▶ _Your goal_: Please rewrite the entries as a two-column CSV with the header input,output, one row per entry holding its text and its answer, each in a single quoted field with line breaks replaced by spaces. Begin at the line that has "After each view, print" and stop after the line that has "0.023277, 0.998654, -2.894818]]".

○ ○ ○ ○

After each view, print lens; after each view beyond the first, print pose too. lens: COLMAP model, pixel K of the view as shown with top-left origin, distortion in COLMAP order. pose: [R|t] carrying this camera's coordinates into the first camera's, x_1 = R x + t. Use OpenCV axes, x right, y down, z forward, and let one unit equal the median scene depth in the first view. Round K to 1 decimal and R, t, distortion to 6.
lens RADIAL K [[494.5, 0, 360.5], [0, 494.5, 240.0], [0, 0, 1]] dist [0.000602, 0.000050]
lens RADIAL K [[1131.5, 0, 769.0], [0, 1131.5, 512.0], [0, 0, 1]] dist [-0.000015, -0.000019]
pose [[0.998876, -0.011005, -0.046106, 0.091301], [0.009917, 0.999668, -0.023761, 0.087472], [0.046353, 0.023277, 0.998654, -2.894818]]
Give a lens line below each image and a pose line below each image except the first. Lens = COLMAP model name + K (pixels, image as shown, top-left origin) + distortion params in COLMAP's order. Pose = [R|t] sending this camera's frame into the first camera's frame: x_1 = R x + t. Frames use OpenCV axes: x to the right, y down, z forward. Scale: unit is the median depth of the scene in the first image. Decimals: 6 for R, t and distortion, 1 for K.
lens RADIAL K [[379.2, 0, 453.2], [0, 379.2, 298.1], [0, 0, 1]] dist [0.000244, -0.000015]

○ ○ ○ ○

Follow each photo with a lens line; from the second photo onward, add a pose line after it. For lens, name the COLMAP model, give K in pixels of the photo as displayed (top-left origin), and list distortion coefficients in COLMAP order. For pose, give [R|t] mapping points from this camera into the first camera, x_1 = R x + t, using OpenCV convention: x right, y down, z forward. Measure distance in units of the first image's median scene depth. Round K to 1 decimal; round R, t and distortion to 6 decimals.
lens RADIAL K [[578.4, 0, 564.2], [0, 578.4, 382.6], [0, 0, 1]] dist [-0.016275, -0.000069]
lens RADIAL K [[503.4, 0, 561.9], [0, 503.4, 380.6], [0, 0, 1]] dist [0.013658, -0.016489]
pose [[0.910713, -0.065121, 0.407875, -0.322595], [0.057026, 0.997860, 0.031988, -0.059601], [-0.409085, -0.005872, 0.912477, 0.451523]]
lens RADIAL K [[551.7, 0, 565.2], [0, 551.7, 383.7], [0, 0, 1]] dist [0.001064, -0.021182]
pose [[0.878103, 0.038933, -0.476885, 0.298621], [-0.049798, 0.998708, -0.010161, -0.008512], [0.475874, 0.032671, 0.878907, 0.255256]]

○ ○ ○ ○

▶ _Exercise result_:
input,output
"After each view, print lens; after each view beyond the first, print pose too. lens: COLMAP model, pixel K of the view as shown with top-left origin, distortion in COLMAP order. pose: [R|t] carrying this camera's coordinates into the first camera's, x_1 = R x + t. Use OpenCV axes, x right, y down, z forward, and let one unit equal the median scene depth in the first view. Round K to 1 decimal and R, t, distortion to 6.","lens RADIAL K [[494.5, 0, 360.5], [0, 494.5, 240.0], [0, 0, 1]] dist [0.000602, 0.000050] lens RADIAL K [[1131.5, 0, 769.0], [0, 1131.5, 512.0], [0, 0, 1]] dist [-0.000015, -0.000019] pose [[0.998876, -0.011005, -0.046106, 0.091301], [0.009917, 0.999668, -0.023761, 0.087472], [0.046353, 0.023277, 0.998654, -2.894818]]"